Chico’s FAS sees sales drop 28%
Fort Myers, Florida-based fashion retailer Chico’s FAS, Inc. announced a year-over-year decline of 27.5% in its third-quarter revenues on Tuesday, as the Covid-19 pandemic continues to negatively affect the company’s in-store sales.
For the third quarter ended October 31, 2020, Chico’s FAS reported $351.4 million in net sales, down from $484.7 million in the prior-year period.
As well as the impact of the coronavirus crisis on the company’s brick-and-mortar revenues, this decrease also reflected the permanent closure of 63 of the retailer’s stores since the previous year’s third quarter.
These negative effects were partially offset by double-digit growth in digital sales, driven by a 67% increase in online revenues at the company’s Soma intimates brand.
Indeed, Soma was the only one of the retailer’s businesses to see sales growth in the quarter, posting a 4.7% increase in its revenues, which totaled $83.5 million. Quarterly sales at the company’s flagship Chico’s brand fell 34.5% to $163.8 million, while at White House Black Market, they decreased 32.9% to $104.0 million.
Overall, comparable sales at the retailer decreased 24.1%.
Nonetheless, Chico’s FAS president and CEO Molly Langenstein was keen to point out that the company’s sales had made progress when compared to the second quarter.
“We are pleased that we achieved another quarter of sequential performance improvement, with total sales increasing by 14.8%, driven by strong digital performance and a rebound in store sales,” she commented in a release.
The company’s net loss in the third quarter was $55.9 million, or $0.48 loss per diluted share, compared to a net loss of $8.1 million, or $0.07 loss per diluted share, in the prior-year period.
Year to date, sales at Chico’s FAS were $434.9 million, down 45.3% from $795.6 million.

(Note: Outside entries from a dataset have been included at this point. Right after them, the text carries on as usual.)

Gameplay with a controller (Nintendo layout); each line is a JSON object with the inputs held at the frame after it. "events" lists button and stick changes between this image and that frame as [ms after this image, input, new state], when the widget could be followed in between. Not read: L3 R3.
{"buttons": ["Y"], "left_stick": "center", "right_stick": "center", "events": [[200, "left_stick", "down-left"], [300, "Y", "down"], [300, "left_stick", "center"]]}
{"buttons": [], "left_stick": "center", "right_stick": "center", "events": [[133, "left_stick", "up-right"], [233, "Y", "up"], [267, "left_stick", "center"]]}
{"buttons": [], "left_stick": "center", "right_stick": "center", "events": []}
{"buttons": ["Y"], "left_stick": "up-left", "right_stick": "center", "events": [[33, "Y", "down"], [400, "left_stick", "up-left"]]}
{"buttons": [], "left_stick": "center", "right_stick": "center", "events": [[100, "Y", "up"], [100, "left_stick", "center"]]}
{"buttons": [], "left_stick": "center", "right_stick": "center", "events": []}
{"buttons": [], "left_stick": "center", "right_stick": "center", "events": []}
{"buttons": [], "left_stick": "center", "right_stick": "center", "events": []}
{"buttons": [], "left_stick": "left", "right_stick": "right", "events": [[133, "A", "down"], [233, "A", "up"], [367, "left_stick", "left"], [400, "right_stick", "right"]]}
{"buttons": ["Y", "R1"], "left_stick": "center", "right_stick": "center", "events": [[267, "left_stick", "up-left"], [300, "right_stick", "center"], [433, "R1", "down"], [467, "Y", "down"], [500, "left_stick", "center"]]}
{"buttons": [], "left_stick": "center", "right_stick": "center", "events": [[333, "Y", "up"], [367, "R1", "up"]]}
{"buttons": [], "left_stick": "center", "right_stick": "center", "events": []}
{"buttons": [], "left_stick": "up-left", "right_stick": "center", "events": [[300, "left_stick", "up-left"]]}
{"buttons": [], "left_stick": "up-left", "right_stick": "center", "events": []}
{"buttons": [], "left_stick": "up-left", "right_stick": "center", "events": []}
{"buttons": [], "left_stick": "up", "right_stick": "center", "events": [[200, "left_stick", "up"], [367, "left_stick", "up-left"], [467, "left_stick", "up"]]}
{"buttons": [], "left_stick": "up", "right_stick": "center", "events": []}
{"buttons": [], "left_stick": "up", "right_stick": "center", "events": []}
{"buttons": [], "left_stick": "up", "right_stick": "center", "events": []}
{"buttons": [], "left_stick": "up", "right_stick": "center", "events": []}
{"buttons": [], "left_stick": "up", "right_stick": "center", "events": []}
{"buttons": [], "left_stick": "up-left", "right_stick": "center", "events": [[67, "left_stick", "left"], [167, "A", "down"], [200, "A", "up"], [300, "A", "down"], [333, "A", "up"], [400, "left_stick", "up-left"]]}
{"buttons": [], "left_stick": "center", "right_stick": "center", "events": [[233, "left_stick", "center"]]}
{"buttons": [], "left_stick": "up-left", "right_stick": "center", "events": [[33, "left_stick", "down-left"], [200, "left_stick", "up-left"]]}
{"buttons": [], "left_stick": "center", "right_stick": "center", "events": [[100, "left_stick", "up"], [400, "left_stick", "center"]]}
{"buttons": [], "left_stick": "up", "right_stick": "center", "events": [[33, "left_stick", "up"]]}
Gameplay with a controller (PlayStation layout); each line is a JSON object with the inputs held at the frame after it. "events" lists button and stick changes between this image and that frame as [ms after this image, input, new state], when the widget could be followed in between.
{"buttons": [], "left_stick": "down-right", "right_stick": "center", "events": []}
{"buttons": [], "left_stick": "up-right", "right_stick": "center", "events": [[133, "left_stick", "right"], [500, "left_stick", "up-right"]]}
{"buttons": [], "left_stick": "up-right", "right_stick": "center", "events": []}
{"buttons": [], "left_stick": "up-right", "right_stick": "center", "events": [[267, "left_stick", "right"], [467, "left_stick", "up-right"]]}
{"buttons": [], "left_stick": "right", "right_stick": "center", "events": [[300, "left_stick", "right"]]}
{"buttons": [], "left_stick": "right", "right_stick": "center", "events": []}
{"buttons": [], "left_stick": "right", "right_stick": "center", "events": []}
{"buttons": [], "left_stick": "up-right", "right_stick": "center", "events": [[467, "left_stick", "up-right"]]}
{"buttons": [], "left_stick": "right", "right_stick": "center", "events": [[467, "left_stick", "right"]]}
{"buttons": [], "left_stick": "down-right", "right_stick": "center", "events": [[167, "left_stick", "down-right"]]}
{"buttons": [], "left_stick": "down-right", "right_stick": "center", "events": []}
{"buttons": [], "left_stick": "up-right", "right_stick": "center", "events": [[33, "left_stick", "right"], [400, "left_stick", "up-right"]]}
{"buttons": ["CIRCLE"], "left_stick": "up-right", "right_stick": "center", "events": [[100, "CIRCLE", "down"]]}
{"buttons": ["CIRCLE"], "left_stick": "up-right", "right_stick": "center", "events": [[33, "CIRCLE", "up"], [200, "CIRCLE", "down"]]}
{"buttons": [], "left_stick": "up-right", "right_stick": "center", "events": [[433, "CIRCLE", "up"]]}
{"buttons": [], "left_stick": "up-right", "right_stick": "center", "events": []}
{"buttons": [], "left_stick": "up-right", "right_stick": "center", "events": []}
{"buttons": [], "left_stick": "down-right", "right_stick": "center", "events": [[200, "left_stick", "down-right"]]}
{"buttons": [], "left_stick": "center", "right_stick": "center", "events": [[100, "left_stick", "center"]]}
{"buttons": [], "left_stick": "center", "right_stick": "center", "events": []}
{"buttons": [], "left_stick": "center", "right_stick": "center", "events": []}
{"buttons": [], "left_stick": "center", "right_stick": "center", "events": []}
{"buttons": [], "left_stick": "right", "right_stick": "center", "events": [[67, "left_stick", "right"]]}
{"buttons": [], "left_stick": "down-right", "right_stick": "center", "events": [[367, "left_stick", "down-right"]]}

Net loss for the period came to $281.0 million, or $2.43 per diluted share, compared to a net loss of $8.4 million, or $0.07 per diluted share, in the first nine months of the previous fiscal year.
As it seeks to adapt and cut costs in reaction to the coronavirus crisis, Chico’s FAS has accelerated the development of its digital channel, streamlined its organizational structure and negotiated rent abatements and reductions with its landlords.
In August, the company’s Canadian subsidiary filed for bankruptcy, revealing that it would close all 10 of its stores in the country, a measure that Langenstein said is “part of the company’s ongoing cost-savings measures taken to mitigate the impact of the Covid-19 pandemic.”
In light of the ongoing uncertainty surrounding the health crisis, Chico’s FAS did not provide financial guidance for the fourth quarter or the full fiscal year.
The company currently operates 1,310 stores in the U.S. and also sells its merchandise through 68 international franchise locations in Mexico and two domestic franchise locations in airports.